> **WRITTEN INSTRUCTION**
Rewrite the lines of the listing between the line holding "state / province: Attica" and the line holding "collector number: 14363", inclusive, as a Markdown table with the columns Row and Line. Number each line in order and skip any blank lines.

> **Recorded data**
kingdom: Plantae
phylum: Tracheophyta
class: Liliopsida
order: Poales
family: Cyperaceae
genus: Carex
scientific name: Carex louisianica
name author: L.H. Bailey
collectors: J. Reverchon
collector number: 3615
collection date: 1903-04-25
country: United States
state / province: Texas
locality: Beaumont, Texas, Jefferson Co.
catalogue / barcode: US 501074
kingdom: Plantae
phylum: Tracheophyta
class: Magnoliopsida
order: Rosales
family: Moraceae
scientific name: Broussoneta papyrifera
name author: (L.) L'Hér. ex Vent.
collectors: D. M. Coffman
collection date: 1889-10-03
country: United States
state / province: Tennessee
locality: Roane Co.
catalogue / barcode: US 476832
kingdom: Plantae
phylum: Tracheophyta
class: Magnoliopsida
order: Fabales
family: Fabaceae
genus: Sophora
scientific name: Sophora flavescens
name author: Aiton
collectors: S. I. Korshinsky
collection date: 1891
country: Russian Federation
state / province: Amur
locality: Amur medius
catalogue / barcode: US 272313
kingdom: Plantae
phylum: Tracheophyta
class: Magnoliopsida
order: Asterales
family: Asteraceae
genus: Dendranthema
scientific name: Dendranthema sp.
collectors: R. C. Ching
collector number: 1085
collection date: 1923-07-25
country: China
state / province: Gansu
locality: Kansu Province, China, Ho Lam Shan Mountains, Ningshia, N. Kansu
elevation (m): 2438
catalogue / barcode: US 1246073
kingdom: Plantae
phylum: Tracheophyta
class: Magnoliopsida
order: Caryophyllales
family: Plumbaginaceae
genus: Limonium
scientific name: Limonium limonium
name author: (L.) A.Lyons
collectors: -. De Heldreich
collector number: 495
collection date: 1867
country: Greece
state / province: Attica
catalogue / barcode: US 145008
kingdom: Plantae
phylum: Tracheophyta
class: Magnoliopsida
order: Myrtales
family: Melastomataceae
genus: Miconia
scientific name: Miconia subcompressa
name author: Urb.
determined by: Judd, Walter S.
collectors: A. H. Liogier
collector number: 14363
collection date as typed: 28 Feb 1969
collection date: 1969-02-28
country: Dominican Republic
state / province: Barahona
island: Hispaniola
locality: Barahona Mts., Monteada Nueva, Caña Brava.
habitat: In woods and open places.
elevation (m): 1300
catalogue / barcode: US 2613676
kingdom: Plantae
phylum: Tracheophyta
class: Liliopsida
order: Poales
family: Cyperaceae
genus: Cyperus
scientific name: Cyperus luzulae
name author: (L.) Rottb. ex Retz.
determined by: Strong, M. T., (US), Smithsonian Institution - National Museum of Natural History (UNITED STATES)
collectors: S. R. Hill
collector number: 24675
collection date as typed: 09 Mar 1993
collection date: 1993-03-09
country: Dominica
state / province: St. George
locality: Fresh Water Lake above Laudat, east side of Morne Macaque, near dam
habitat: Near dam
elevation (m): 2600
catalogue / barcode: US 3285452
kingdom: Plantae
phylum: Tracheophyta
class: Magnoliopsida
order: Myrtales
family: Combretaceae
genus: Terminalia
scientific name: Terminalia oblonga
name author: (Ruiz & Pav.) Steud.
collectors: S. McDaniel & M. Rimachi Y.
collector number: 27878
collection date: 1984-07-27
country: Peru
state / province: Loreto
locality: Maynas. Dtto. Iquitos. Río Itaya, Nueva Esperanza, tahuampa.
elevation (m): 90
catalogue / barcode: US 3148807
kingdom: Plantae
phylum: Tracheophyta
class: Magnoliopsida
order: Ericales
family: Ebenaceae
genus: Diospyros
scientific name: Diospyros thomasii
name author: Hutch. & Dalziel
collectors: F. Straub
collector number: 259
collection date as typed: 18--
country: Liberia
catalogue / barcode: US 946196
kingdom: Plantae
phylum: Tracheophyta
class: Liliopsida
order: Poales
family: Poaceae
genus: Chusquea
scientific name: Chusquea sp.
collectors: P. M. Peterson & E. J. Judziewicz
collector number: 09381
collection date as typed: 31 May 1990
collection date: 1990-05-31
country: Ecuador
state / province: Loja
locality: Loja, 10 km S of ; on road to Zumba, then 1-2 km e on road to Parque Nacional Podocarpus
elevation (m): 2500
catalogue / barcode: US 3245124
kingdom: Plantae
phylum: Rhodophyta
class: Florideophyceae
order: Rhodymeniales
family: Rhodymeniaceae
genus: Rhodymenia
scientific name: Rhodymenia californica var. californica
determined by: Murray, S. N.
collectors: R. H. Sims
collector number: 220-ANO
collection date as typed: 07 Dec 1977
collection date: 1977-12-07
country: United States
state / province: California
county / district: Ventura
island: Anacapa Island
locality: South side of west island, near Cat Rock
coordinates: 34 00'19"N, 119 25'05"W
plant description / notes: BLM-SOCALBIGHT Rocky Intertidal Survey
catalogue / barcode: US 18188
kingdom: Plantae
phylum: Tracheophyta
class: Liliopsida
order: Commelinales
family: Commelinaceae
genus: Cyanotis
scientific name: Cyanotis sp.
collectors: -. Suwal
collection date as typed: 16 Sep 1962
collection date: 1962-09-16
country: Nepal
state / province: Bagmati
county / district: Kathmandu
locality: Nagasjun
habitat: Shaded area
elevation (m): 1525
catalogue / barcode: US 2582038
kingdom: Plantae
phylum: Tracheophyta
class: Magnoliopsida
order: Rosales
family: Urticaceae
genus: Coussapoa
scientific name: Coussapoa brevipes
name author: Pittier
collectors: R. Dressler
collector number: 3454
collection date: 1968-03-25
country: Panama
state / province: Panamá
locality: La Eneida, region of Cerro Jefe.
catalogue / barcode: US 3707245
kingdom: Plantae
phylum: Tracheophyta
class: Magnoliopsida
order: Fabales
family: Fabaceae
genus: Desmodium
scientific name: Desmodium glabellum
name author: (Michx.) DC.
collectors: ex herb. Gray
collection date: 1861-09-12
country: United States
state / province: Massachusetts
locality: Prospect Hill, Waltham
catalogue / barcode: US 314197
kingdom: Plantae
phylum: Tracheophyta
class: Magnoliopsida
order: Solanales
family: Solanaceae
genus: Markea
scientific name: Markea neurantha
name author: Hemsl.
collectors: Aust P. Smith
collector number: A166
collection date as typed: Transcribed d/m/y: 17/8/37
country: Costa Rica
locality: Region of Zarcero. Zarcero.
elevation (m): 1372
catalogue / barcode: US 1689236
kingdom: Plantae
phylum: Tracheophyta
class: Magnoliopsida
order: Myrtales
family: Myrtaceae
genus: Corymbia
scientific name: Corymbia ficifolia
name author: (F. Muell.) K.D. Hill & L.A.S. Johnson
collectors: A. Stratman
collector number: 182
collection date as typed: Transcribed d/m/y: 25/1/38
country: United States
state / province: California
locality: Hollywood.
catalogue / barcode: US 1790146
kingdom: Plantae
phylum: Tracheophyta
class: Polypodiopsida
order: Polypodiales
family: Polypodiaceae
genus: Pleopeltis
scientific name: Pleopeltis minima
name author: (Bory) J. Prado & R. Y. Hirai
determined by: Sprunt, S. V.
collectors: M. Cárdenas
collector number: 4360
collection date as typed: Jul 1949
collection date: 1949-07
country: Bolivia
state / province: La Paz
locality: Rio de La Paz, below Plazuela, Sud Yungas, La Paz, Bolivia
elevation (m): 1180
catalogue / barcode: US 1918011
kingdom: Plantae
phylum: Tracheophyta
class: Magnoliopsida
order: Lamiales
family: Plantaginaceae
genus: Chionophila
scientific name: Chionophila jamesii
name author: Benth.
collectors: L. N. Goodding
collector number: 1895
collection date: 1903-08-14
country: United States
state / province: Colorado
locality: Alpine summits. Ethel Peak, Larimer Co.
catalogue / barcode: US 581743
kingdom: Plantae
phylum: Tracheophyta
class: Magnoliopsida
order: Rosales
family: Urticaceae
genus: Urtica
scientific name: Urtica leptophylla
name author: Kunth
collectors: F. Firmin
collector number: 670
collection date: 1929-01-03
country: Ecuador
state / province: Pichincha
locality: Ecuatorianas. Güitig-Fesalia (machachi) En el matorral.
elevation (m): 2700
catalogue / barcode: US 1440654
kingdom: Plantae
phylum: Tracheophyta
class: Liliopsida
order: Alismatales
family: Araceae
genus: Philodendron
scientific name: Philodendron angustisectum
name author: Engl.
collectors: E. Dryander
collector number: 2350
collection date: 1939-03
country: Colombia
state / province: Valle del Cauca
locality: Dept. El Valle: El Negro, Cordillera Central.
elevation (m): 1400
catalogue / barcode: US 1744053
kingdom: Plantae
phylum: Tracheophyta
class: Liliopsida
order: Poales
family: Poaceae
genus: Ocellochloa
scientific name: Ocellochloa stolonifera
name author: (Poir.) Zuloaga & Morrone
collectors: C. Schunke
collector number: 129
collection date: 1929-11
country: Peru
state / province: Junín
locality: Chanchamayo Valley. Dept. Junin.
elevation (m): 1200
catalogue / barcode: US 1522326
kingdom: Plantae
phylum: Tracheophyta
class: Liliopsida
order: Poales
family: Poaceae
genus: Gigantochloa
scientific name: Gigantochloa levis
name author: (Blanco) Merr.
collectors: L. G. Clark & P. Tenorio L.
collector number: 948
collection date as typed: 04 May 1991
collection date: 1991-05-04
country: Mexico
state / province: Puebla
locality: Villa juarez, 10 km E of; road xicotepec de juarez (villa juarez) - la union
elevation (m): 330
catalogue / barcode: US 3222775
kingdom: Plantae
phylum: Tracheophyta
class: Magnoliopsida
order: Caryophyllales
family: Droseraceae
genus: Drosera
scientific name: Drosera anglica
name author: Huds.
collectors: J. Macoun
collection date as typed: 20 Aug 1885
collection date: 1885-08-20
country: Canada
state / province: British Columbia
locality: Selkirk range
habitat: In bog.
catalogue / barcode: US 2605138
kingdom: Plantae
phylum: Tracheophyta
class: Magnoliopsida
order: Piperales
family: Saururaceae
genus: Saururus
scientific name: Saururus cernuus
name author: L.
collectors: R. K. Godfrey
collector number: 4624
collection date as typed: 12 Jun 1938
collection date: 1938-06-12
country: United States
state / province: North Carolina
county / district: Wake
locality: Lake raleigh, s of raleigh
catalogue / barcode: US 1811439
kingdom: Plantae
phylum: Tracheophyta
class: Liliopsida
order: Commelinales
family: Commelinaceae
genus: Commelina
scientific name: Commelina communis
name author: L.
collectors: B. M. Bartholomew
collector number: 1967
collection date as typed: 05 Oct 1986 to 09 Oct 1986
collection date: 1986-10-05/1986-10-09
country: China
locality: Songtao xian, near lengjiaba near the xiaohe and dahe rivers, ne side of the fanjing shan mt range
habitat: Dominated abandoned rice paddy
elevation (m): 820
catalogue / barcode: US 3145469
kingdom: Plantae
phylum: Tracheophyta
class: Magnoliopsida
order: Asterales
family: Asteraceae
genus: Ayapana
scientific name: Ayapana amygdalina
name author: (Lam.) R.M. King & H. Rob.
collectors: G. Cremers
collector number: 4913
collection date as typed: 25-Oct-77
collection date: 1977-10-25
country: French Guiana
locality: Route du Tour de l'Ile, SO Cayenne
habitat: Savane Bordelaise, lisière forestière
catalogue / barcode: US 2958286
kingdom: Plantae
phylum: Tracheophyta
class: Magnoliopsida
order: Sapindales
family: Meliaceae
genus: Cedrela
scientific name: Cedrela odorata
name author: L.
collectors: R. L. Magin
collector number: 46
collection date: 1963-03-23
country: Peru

> **FINISHED EXERCISE**
| Row | Line |
|---|---|
| 1 | state / province: Attica |
| 2 | catalogue / barcode: US 145008 |
| 3 | kingdom: Plantae |
| 4 | phylum: Tracheophyta |
| 5 | class: Magnoliopsida |
| 6 | order: Myrtales |
| 7 | family: Melastomataceae |
| 8 | genus: Miconia |
| 9 | scientific name: Miconia subcompressa |
| 10 | name author: Urb. |
| 11 | determined by: Judd, Walter S. |
| 12 | collectors: A. H. Liogier |
| 13 | collector number: 14363 |